= IPv6 brokenness and DNS whitelisting =

Behavior seen in early IPv6 deployments

In the field of IPv6 deployment, IPv6 brokenness was bad behavior seen in early tunneled or dual stack IPv6 deployments where unreliable or bogus IPv6 connectivity is chosen in preference to working IPv4 connectivity. This often resulted in long delays in web page loading, where the user had to wait for each attempted IPv6 connection to time out before the IPv4 connection was tried. These timeouts ranged from being near-instantaneous in the best cases, to taking anywhere between four seconds to three minutes.

IPv6 brokenness is now generally regarded as a solved problem for almost all practical purposes, following improvements at both the transport and application layers.

== Brokenness ==

As of May 2011, IPv6 brokenness as measured by instrumenting a set of mainstream Norwegian websites was down to ~0.015%, most of which was caused by older versions of Mac OS X which would often prefer non-working IPv6 connectivity when it was not justified.
This behavior was fixed in Mac OS X 10.6.5, and is likely to decline further as Mac OS X 10.6.5 and subsequent versions roll out to a wider audience. However, there was no upgrade path for PowerPC-based Macs.

The main remaining problem for Mac OS X was the presence of rogue routers, such as wrongly configured Windows Internet Connection Sharing devices pretending to have IPv6 connectivity, while 6to4 tunneled IPv6 traffic is blocked at a firewall. Another problem was pre-10.50 versions of Opera.

Following World IPv6 Day in July 2011, there were reports of a substantial reduction in IPv6 brokenness as a result of that experiment. In the year following the trial, but prior to the World IPv6 Launch date, brokenness levels were reported to have risen slowly back upwards again towards 0.03%.

== DNS whitelisting ==
Google, a major provider of services on the Internet, experimented with using a type of DNS whitelisting on a per-ISP basis to prevent this until the World IPv6 Launch.

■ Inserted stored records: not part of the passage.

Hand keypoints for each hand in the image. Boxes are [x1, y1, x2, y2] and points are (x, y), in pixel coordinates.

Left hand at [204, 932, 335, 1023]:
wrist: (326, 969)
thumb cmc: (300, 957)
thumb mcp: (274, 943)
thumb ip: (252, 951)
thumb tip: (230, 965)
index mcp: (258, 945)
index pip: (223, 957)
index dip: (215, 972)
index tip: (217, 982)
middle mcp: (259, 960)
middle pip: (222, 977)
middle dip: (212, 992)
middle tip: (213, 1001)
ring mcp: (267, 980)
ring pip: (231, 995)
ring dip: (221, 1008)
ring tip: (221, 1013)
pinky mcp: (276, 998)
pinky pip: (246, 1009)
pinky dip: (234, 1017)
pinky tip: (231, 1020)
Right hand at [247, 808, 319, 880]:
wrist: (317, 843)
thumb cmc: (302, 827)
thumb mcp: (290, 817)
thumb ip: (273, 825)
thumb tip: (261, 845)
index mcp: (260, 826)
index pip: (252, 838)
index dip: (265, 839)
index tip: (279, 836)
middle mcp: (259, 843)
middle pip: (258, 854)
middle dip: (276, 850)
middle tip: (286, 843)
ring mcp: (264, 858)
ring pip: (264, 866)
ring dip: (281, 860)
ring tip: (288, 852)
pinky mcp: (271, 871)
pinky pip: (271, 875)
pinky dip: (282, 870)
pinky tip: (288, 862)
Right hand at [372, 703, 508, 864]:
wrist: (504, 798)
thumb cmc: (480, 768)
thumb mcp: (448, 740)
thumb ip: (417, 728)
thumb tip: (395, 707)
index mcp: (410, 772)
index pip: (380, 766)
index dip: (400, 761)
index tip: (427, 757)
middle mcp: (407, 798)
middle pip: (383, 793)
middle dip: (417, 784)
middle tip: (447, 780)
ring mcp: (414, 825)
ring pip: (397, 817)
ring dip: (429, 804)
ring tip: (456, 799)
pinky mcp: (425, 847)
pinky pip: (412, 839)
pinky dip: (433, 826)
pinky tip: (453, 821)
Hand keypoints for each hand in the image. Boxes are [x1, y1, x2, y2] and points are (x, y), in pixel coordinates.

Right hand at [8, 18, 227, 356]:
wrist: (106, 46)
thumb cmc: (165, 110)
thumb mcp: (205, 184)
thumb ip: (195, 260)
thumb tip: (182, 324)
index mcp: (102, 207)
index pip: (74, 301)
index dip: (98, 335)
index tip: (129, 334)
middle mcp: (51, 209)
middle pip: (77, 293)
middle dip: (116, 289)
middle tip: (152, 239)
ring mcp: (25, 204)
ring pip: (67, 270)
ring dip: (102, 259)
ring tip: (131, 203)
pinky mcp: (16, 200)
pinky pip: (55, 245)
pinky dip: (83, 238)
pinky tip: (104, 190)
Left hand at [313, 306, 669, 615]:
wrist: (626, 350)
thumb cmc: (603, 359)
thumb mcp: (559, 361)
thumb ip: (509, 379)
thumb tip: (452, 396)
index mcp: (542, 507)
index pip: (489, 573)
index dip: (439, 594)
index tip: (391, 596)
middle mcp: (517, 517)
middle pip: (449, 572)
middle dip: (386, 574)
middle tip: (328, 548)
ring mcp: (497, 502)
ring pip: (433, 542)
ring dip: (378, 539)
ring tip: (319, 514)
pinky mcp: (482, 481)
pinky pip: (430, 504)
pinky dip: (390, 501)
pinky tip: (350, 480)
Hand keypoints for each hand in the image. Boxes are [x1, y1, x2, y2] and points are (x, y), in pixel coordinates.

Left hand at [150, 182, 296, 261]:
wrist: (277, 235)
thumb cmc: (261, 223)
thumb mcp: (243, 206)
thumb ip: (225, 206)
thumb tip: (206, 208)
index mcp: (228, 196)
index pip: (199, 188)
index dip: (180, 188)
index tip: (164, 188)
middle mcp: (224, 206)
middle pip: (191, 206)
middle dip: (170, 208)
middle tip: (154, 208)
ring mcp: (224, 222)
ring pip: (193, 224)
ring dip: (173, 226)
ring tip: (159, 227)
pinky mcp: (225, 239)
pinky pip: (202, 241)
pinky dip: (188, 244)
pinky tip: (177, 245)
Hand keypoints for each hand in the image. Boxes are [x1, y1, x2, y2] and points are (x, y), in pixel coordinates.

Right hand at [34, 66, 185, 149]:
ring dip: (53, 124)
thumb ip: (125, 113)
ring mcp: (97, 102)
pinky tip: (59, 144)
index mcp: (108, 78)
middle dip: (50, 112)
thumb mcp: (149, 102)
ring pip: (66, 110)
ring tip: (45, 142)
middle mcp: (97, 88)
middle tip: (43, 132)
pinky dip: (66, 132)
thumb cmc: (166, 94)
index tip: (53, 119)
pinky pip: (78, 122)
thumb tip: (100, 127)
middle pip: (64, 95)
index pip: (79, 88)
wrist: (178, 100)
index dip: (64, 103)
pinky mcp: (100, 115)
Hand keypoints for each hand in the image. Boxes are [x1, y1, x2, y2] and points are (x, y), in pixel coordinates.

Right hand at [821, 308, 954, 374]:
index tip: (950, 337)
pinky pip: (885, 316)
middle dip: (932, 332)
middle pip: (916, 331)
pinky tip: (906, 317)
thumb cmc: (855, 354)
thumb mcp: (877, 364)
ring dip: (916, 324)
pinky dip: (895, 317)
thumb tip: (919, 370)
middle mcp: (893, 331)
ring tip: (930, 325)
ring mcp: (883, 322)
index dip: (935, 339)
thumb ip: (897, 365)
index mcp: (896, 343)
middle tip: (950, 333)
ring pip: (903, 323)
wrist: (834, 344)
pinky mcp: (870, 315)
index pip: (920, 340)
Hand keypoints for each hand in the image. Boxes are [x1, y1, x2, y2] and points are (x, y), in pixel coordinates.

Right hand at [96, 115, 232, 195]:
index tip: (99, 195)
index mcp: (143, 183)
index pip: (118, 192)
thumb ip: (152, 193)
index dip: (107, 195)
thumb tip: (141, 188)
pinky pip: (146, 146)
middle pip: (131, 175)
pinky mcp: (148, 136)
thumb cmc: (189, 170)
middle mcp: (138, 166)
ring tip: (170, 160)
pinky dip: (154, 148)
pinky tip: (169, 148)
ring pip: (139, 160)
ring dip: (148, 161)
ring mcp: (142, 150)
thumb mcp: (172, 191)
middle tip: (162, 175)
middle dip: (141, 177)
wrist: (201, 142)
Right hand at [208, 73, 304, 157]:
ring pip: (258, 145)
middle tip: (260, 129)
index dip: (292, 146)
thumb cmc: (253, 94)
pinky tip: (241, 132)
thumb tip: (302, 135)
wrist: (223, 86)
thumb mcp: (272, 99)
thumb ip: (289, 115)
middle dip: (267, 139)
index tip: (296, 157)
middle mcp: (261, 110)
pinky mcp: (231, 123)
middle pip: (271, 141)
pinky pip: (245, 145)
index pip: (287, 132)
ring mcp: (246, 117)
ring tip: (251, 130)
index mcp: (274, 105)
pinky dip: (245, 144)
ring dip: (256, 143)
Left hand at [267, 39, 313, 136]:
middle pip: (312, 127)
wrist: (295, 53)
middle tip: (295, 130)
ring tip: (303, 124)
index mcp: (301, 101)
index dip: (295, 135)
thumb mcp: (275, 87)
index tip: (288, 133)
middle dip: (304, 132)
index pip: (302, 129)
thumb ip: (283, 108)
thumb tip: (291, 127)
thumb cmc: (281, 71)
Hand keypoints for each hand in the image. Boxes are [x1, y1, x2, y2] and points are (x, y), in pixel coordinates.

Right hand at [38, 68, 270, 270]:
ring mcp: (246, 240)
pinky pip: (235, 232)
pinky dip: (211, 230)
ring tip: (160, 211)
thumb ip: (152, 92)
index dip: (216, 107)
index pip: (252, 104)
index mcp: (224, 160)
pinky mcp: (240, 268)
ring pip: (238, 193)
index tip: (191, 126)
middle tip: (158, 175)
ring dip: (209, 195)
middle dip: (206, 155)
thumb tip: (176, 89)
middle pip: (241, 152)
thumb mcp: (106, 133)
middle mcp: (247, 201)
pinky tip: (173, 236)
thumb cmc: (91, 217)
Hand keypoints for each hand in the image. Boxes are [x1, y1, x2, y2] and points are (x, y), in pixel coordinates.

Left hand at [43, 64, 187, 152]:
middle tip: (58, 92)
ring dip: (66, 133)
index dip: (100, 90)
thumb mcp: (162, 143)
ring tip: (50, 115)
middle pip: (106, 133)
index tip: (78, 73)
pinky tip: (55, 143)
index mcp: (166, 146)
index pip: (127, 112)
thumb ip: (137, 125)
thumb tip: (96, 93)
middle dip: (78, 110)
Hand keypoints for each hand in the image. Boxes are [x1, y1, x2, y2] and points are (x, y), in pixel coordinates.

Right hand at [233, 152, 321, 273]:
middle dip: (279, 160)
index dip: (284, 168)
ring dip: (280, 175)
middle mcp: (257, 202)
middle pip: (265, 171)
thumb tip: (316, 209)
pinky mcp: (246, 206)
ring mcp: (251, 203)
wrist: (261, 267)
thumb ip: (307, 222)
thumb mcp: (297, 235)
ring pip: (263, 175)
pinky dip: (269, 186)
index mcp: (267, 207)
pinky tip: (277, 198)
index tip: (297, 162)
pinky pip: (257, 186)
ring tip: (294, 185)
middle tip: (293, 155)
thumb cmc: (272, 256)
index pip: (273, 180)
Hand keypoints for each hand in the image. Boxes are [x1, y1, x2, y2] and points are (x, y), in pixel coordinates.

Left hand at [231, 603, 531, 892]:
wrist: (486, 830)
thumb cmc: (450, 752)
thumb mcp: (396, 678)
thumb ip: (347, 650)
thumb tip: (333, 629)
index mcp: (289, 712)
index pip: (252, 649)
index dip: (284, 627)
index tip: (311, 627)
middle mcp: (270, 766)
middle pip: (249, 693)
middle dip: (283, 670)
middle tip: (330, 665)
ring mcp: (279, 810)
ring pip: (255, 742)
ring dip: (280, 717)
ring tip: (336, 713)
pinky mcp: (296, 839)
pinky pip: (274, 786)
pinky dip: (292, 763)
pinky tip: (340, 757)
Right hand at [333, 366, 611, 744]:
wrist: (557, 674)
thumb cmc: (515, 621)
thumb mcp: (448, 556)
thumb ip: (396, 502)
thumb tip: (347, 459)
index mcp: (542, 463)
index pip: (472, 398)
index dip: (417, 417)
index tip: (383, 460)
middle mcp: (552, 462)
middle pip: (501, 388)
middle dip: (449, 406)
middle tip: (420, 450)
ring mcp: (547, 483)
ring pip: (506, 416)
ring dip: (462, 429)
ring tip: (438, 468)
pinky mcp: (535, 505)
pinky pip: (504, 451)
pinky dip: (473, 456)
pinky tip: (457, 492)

In the DNS whitelisting approach, ISPs are determined from DNS lookup source IP addresses by correlating them with network prefixes derived from routing tables. There is an IETF draft entitled "IPv6 AAAA DNS Whitelisting Implications" that describes the issues around whitelisting. AAAA records are only sent to ISPs that can demonstrate that they are providing reliable IPv6 to their customers. Other ISPs are sent only A records, thus preventing users from attempting to connect over IPv6 when hostnames are used instead of ipv6-addresses.

Numerous concerns were raised about the practicality of DNS whitelisting as a long-term large-scale solution, such as scalability and maintenance issues relating to the maintenance of large numbers of bilateral agreements. In 2010, several of the major web service providers met to discuss pooling their DNS whitelisting information in an attempt to avoid these scaling problems.

== Problem resolution ==
It appears that no major content providers eventually ended up using the whitelisting approach, given that all that had previously declared an interest began serving AAAA records to generic DNS queries following World IPv6 Launch Day. Google now provides AAAA records to all DNS servers except for those on a limited list of subnets which Google excludes from AAAA record service.

As of 2017, IPv6 brokenness is now generally regarded as a non-problem. This is due to two factors: firstly, IPv6 transport is much improved, so that the underlying error rate is much reduced, and secondly, that common applications such as web browsers now use fast fallback methods such as the "Happy Eyeballs" algorithm to select whichever protocol works best. Some operating system vendors have rolled fast fallback algorithms into their higher-level network stack APIs, thus making the solution available for all programs that use those APIs to make connections.